The Englishman was superintendent of construction for the western half of the line. He had been over the route to Moulmein on horseback, and though he had never known a white man to attempt the journey on foot, he saw no reason why we could not make it if we could endure native “chow” and the tropical sun. But he scoffed at the suggestion that any living mortal could tramp from Moulmein to Bangkok, and advised us to give up at once so foolhardy a venture, and to return to Rangoon as we had come. We would not, and he mapped out on the table-cloth the route to the frontier town, pricking off each village with the point of his fork. When we declined the invitation to spend the night in his bungalow, even his wife joined him in vociferous protest. But we pleaded haste, and took our leave with their best wishes.
“If you can walk fast enough to reach Sittang to-night,” came the parting word, “you will find a division engineer who will be delighted to see you. That is, if you can get across the river.”
“It’s Sittang or bust,” said James, as we took up the pace of a forced march.
Nightfall found us still plodding on in jungled solitude. It was long afterwards that we were brought to a sudden halt at the bank of the Sittang river. Under the moon’s rays, the broad expanse of water showed dark and turbulent, racing by with the swiftness of a mountain stream. The few lights that twinkled high up above the opposite shore were nearly a half-mile distant—too far to swim in that rushing flood even had we had no knapsack to think of. I tore myself free from the undergrowth and, making a trumpet of my hands, bellowed across the water.
For a time only the echo answered. Then a faint cry was borne to our ears, and we caught the Hindustanee words “Quam hai?” (Who is it?). I took deep breath and shouted into the night:—
“Dö sahib hai! Engineer sampan, key sampan kéyderah?”
A moment of silence and the answer came back, soft yet distinct, like a nearby whisper:—
“Achá, sahib.” (All right.) Even at that distance we recognized the deferential tone of the Hindu coolie.
A speck of light descended to the level of the river, and, rising and falling irregularly, came steadily nearer. We waited eagerly, yet a half-hour passed before there appeared a flat-bottomed sampan, manned by three struggling Aryans whose brown skins gleamed in the light of a flickering lantern. They took for granted that we were railway officials, and, while two wound their arms around the bushes, the third sprang ashore with a respectful greeting and, picking up our knapsack, dropped into the craft behind us.

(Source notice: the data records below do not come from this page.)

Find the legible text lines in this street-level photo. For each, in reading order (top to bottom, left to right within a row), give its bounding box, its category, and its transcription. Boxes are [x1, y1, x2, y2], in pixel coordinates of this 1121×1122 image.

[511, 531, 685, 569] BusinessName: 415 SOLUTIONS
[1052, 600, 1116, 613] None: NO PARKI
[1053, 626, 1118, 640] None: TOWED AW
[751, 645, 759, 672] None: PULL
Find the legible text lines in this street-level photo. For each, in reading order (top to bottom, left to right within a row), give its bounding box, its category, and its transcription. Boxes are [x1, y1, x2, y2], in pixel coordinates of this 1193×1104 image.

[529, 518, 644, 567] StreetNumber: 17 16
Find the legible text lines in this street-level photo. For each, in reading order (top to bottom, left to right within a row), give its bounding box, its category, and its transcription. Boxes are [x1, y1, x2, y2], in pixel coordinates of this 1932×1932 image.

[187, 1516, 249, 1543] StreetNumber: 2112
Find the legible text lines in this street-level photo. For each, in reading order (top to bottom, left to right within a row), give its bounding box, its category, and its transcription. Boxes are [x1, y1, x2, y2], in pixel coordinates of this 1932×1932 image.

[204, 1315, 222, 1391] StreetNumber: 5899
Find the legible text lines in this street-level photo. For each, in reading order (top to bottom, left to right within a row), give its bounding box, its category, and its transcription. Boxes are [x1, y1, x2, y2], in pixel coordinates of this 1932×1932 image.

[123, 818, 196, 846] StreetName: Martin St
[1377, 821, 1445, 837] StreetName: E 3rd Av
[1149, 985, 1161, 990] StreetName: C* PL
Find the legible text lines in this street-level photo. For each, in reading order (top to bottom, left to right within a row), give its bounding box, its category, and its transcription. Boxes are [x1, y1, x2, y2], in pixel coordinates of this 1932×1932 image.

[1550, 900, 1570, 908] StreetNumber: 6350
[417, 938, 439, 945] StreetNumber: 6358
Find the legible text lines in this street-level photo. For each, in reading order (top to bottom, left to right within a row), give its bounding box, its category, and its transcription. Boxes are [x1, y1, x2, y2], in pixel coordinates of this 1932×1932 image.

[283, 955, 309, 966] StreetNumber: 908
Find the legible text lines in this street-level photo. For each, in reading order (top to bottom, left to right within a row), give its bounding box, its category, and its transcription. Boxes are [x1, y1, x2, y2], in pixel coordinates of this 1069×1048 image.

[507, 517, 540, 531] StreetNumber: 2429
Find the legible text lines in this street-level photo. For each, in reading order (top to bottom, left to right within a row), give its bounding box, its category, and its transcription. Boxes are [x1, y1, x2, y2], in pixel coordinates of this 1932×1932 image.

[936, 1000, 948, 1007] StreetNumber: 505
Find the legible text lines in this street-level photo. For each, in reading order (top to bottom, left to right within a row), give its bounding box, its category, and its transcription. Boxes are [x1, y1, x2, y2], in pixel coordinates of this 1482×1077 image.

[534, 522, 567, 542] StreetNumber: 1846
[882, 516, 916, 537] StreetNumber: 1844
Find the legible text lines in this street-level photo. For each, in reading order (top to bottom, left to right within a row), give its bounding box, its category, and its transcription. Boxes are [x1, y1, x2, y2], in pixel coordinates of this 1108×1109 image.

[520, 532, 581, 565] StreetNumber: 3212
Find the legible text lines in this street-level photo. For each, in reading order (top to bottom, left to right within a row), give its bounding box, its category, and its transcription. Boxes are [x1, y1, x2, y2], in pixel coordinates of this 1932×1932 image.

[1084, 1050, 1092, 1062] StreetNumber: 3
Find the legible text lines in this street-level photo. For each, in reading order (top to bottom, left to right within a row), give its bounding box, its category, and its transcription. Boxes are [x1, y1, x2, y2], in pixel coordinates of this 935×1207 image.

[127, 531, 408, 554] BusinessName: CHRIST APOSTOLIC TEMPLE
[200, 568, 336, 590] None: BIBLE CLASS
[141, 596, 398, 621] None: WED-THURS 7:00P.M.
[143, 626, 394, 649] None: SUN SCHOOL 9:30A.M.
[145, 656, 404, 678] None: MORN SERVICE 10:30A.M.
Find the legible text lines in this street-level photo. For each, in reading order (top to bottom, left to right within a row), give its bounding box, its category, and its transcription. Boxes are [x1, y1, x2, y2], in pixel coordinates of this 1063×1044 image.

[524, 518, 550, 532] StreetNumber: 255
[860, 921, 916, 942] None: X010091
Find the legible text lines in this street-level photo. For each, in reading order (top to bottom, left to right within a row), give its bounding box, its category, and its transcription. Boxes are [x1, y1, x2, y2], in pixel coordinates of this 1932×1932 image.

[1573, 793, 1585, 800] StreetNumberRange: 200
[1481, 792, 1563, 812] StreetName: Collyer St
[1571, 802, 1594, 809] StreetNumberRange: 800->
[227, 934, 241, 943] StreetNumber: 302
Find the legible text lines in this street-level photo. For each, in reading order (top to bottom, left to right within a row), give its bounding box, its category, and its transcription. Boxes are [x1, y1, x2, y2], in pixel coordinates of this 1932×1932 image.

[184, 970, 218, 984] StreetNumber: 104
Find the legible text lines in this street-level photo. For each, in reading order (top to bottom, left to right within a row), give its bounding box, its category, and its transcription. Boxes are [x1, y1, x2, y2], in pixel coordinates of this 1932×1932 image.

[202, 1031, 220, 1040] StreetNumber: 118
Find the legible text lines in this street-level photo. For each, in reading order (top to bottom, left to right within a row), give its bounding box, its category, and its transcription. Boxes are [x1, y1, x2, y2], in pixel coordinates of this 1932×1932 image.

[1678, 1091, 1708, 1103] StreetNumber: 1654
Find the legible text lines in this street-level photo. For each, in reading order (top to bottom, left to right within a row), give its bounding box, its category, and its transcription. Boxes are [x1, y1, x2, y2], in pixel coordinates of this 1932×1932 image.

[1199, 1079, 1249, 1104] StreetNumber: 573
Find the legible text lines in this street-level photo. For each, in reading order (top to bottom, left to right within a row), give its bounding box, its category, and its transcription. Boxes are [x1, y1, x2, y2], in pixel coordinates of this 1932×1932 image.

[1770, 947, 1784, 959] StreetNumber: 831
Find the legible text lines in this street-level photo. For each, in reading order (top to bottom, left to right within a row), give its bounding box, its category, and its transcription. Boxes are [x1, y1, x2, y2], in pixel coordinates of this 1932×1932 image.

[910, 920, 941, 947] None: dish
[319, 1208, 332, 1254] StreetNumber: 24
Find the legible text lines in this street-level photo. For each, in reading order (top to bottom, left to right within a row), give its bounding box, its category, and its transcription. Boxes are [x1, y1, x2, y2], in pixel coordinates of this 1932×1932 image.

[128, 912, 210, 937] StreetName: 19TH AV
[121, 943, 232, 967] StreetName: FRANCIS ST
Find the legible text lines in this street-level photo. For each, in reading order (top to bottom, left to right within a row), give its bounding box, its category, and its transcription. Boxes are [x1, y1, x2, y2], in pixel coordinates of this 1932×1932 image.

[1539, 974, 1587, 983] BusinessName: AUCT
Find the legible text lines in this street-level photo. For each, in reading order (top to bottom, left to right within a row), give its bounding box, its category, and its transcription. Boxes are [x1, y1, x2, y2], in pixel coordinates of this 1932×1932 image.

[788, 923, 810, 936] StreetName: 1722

With a shout the others let go of the bushes and the three grasped their oars and pulled with a will. The racing current carried us far down the river, but we swung at last into the more sluggish water under the lee of a bluff, and, creeping slowly up stream, gained the landing stage. A boatman stepped out with our bundle, and, zigzagging up the face of the cliff, dropped the bag on the veranda of a bungalow at the summit, shouted a “sahib hai,” and fled into the night.